Previewing the Burns/Novick PBS Vietnam documentary

Of course, Burns’ deaf ear here is really tuned to left historians who know quite well “what we’re supposed to make of it.” The conclusion is foregone that in the documentary we will not hear from Noam Chomsky, whose powerful writing on Vietnam constitutes a virtual library of its own; nor from Christian Appy, whose several works will inform a reader exactly what happened; nor from my friend John Marciano whose The American War in Vietnam is a gem suitable for inclusion on curricula wherever the war is taught. Perhaps in failing to present Vietnamese visas when they submitted their passports to Burns and Novick, these and other alleged ‘Monday morning quarterbacks’ came up lacking.

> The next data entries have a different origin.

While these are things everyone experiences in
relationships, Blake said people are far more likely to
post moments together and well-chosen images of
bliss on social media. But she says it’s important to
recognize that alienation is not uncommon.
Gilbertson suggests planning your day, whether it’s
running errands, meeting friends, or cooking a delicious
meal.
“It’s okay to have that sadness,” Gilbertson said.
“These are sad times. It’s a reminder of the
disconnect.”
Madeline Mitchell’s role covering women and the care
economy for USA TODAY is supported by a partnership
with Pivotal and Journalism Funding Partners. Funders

To ‘avoid old tropes,’ Kamp wags approvingly, Burns has coined new ones “by interviewing those with firsthand accounts, from Vietcong guerrilla fighters to Army deserters.” Certainly all of the above are entitled to their opinions, and most of them presumably have had half a century to compose their own sound bites. Moreover, might there be something problematic in assigning equal weight to all “firsthand accounts” in rendering informed historical judgements about the war? This is not a question Kamp appears to have grappled with. And to Burns, the question is irrelevant. During an early stop last April at the University of Texas LBJ School of Public Affairs to promote the film, America’s favorite documentarian was asked if Vietnam was a ‘’just war?” “It’s impossible to make a blanket judgment about the war,” intones Mr. Burns - the very paragon of avuncularity.

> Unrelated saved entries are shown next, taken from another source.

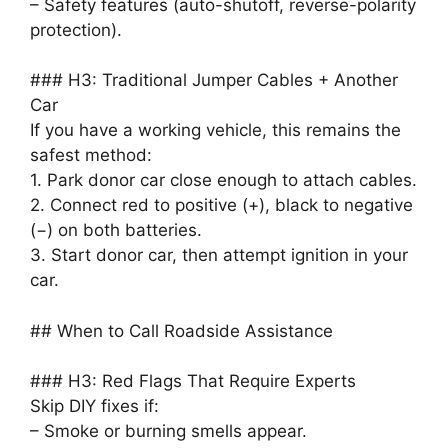
– Safety features (auto-shutoff, reverse-polarity
protection).
### H3: Traditional Jumper Cables + Another
Car
If you have a working vehicle, this remains the
safest method:
1. Park donor car close enough to attach cables.
2. Connect red to positive (+), black to negative
(−) on both batteries.
3. Start donor car, then attempt ignition in your
car.
## When to Call Roadside Assistance
### H3: Red Flags That Require Experts
Skip DIY fixes if:
– Smoke or burning smells appear.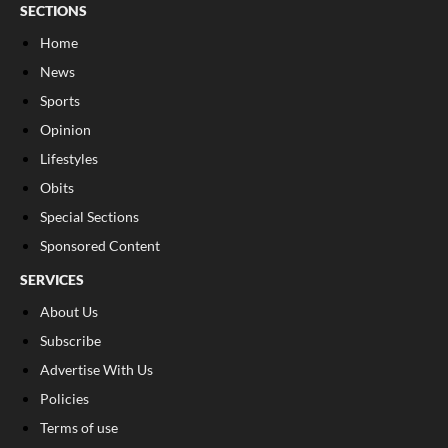
SECTIONS
Home
News
Sports
Opinion
Lifestyles
Obits
Special Sections
Sponsored Content
SERVICES
About Us
Subscribe
Advertise With Us
Policies
Terms of use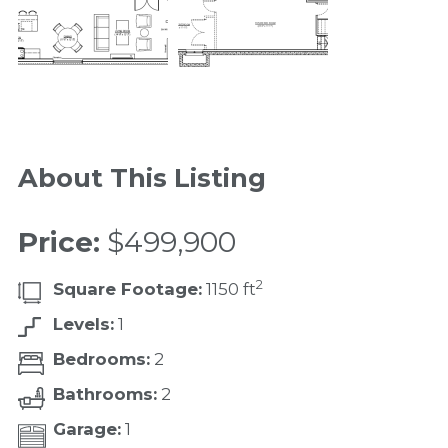
About This Listing
Price:
$499,900
2
Square Footage:
1150 ft
Levels:
1
Bedrooms:
2
Bathrooms:
2
Garage:
1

The war about which no judgment can be made, writes Kamp, “began as an ill-considered but contextually understandable effort” to restore French colonialism in Indochina after World War II. But following the defeat of the French by the Vietnamese resistance in 1954 – by no means entirely “communist,” as Kemp suggests - Vietnam became “America’s headache.” Fast forward to America’s defeat, and the subsequent years of “agonizing debate [that] begat a kind of reckoning fatigue,” which Kamp glosses as: “Okay, okay, we get it: The Vietnam War messed people up, divided our nation and is a stain on our history – let’s drop the subject.” Enter Burns and Novick to pick it up again, believing that “enough time may have elapsed for tempers to have cooled and for perspective to have been gained.”

Kamp heartily agrees. The completed documentary, which Kamp screened in a “marathon viewing session,” was “emotionally taxing.” It was worth the angst it caused him, though, because, “By dint of its thoroughness, its fairness, and its pedigree, The Vietnam War is as good an occasion as we’re ever going to get for a level-headed national conversation about America’s most divisive foreign war.” It is, gushes this unabashed Burns groupie, a “monumental achievement.”

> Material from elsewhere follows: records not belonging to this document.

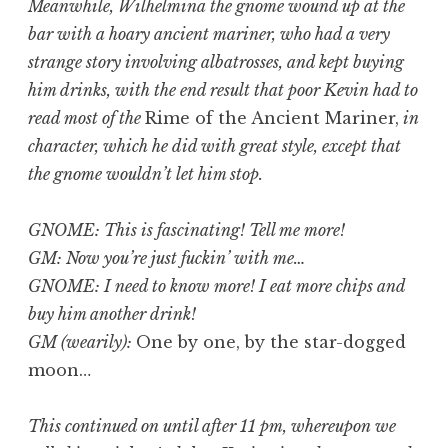
Meanwhile, Wilhelmina the gnome wound up at the
bar with a hoary ancient mariner, who had a very
strange story involving albatrosses, and kept buying
him drinks, with the end result that poor Kevin had to
read most of the
Rime of the Ancient Mariner,
in
character, which he did with great style, except that
the gnome wouldn’t let him stop.
GNOME: This is fascinating! Tell me more!
GM: Now you’re just fuckin’ with me…
GNOME: I need to know more! I eat more chips and
buy him another drink!
GM (wearily):
One by one, by the star-dogged
moon…
This continued on until after 11 pm, whereupon we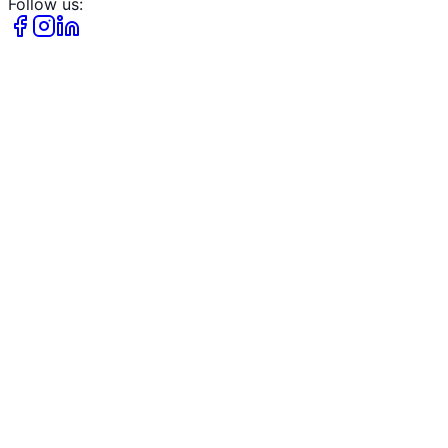
Follow us:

Much of this “achievement,” Kamp acknowledges rests on the availability of archival footage “filmed by news organizations with minimal governmental interference.” This remark is particularly telling for what Kamp does not say. One of the lessons of Vietnam that the American war making establishment learned definitively, and applied widely, was to throw plenty of “interferences” at news organizations to prevent them from such independent coverage of our current string of wars since the invasion of Iraq in 2003. But Kamp is a hack for hire; he has no skin in defending or protecting the prerogatives of the 4th Estate.